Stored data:

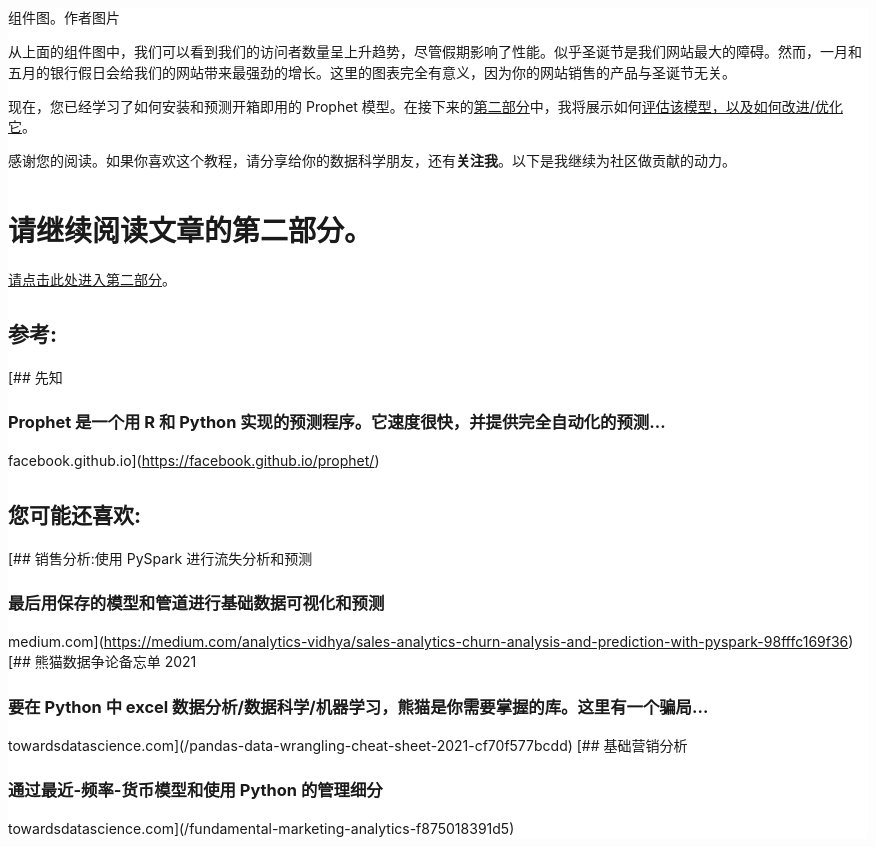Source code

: 
组件图。作者图片

从上面的组件图中，我们可以看到我们的访问者数量呈上升趋势，尽管假期影响了性能。似乎圣诞节是我们网站最大的障碍。然而，一月和五月的银行假日会给我们的网站带来最强劲的增长。这里的图表完全有意义，因为你的网站销售的产品与圣诞节无关。

现在，您已经学习了如何安装和预测开箱即用的 Prophet 模型。在接下来的[第二部分](/website-visitor-forecast-with-facebook-prophet-a-complete-tutorial-1d0a5bcd1f8f)中，我将展示如何[评估该模型，以及如何改进/优化它](/website-visitor-forecast-with-facebook-prophet-a-complete-tutorial-1d0a5bcd1f8f)。

感谢您的阅读。如果你喜欢这个教程，请分享给你的数据科学朋友，还有**关注我**。以下是我继续为社区做贡献的动力。

# 请继续阅读文章的第二部分。

[请点击此处进入第二部分](/website-visitor-forecast-with-facebook-prophet-a-complete-tutorial-1d0a5bcd1f8f)。

## 参考:

[](https://facebook.github.io/prophet/) [## 先知

### Prophet 是一个用 R 和 Python 实现的预测程序。它速度很快，并提供完全自动化的预测…

facebook.github.io](https://facebook.github.io/prophet/) 

## 您可能还喜欢:

[](https://medium.com/analytics-vidhya/sales-analytics-churn-analysis-and-prediction-with-pyspark-98fffc169f36) [## 销售分析:使用 PySpark 进行流失分析和预测

### 最后用保存的模型和管道进行基础数据可视化和预测

medium.com](https://medium.com/analytics-vidhya/sales-analytics-churn-analysis-and-prediction-with-pyspark-98fffc169f36) [](/pandas-data-wrangling-cheat-sheet-2021-cf70f577bcdd) [## 熊猫数据争论备忘单 2021

### 要在 Python 中 excel 数据分析/数据科学/机器学习，熊猫是你需要掌握的库。这里有一个骗局…

towardsdatascience.com](/pandas-data-wrangling-cheat-sheet-2021-cf70f577bcdd) [](/fundamental-marketing-analytics-f875018391d5) [## 基础营销分析

### 通过最近-频率-货币模型和使用 Python 的管理细分

towardsdatascience.com](/fundamental-marketing-analytics-f875018391d5)
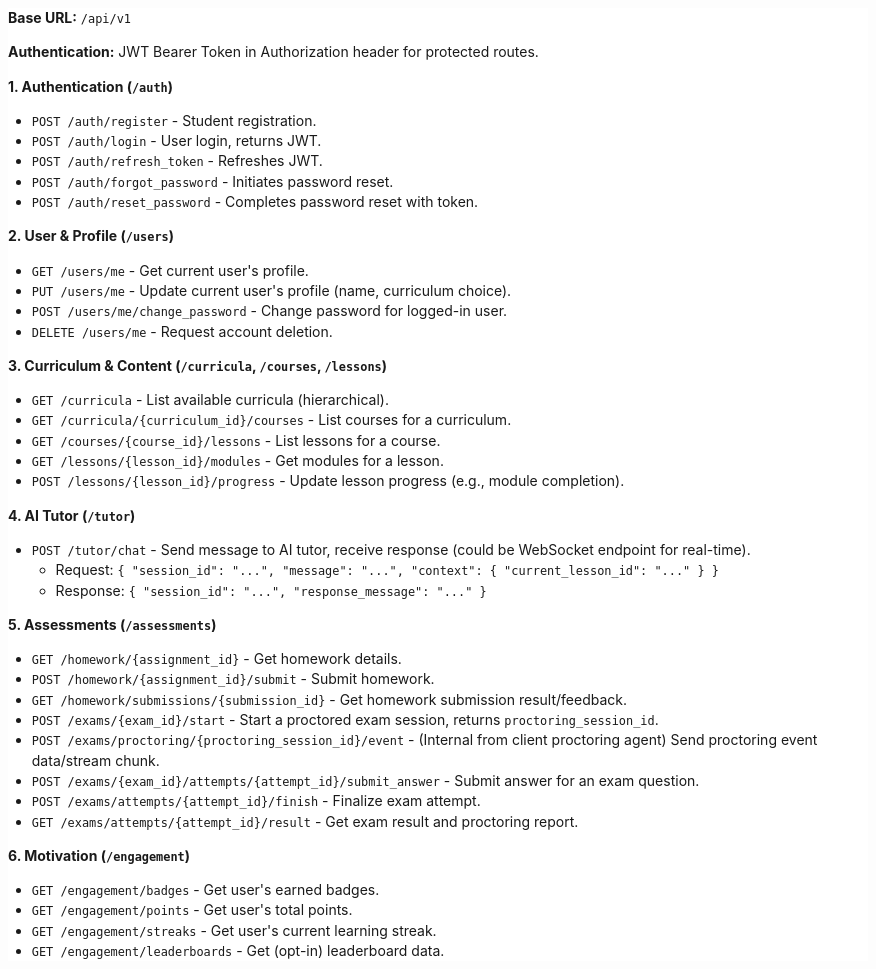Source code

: **Base URL:** `/api/v1`

**Authentication:** JWT Bearer Token in Authorization header for protected routes.

**1. Authentication (`/auth`)**
*   `POST /auth/register` - Student registration.
*   `POST /auth/login` - User login, returns JWT.
*   `POST /auth/refresh_token` - Refreshes JWT.
*   `POST /auth/forgot_password` - Initiates password reset.
*   `POST /auth/reset_password` - Completes password reset with token.

**2. User & Profile (`/users`)**
*   `GET /users/me` - Get current user's profile.
*   `PUT /users/me` - Update current user's profile (name, curriculum choice).
*   `POST /users/me/change_password` - Change password for logged-in user.
*   `DELETE /users/me` - Request account deletion.

**3. Curriculum & Content (`/curricula`, `/courses`, `/lessons`)**
*   `GET /curricula` - List available curricula (hierarchical).
*   `GET /curricula/{curriculum_id}/courses` - List courses for a curriculum.
*   `GET /courses/{course_id}/lessons` - List lessons for a course.
*   `GET /lessons/{lesson_id}/modules` - Get modules for a lesson.
*   `POST /lessons/{lesson_id}/progress` - Update lesson progress (e.g., module completion).

**4. AI Tutor (`/tutor`)**
*   `POST /tutor/chat` - Send message to AI tutor, receive response (could be WebSocket endpoint for real-time).
    *   Request: `{ "session_id": "...", "message": "...", "context": { "current_lesson_id": "..." } }`
    *   Response: `{ "session_id": "...", "response_message": "..." }`

**5. Assessments (`/assessments`)**
*   `GET /homework/{assignment_id}` - Get homework details.
*   `POST /homework/{assignment_id}/submit` - Submit homework.
*   `GET /homework/submissions/{submission_id}` - Get homework submission result/feedback.
*   `POST /exams/{exam_id}/start` - Start a proctored exam session, returns `proctoring_session_id`.
*   `POST /exams/proctoring/{proctoring_session_id}/event` - (Internal from client proctoring agent) Send proctoring event data/stream chunk.
*   `POST /exams/{exam_id}/attempts/{attempt_id}/submit_answer` - Submit answer for an exam question.
*   `POST /exams/attempts/{attempt_id}/finish` - Finalize exam attempt.
*   `GET /exams/attempts/{attempt_id}/result` - Get exam result and proctoring report.

**6. Motivation (`/engagement`)**
*   `GET /engagement/badges` - Get user's earned badges.
*   `GET /engagement/points` - Get user's total points.
*   `GET /engagement/streaks` - Get user's current learning streak.
*   `GET /engagement/leaderboards` - Get (opt-in) leaderboard data.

# WHAT NEEDS TO BE DONE
From the entries above, extract only the lines running from the one containing "for a course." through the one containing "user's total points.", inclusive.

# ANSWER BOX
*   `GET /courses/{course_id}/lessons` - List lessons for a course.
*   `GET /lessons/{lesson_id}/modules` - Get modules for a lesson.
*   `POST /lessons/{lesson_id}/progress` - Update lesson progress (e.g., module completion).

**4. AI Tutor (`/tutor`)**
*   `POST /tutor/chat` - Send message to AI tutor, receive response (could be WebSocket endpoint for real-time).
    *   Request: `{ "session_id": "...", "message": "...", "context": { "current_lesson_id": "..." } }`
    *   Response: `{ "session_id": "...", "response_message": "..." }`

**5. Assessments (`/assessments`)**
*   `GET /homework/{assignment_id}` - Get homework details.
*   `POST /homework/{assignment_id}/submit` - Submit homework.
*   `GET /homework/submissions/{submission_id}` - Get homework submission result/feedback.
*   `POST /exams/{exam_id}/start` - Start a proctored exam session, returns `proctoring_session_id`.
*   `POST /exams/proctoring/{proctoring_session_id}/event` - (Internal from client proctoring agent) Send proctoring event data/stream chunk.
*   `POST /exams/{exam_id}/attempts/{attempt_id}/submit_answer` - Submit answer for an exam question.
*   `POST /exams/attempts/{attempt_id}/finish` - Finalize exam attempt.
*   `GET /exams/attempts/{attempt_id}/result` - Get exam result and proctoring report.

**6. Motivation (`/engagement`)**
*   `GET /engagement/badges` - Get user's earned badges.
*   `GET /engagement/points` - Get user's total points.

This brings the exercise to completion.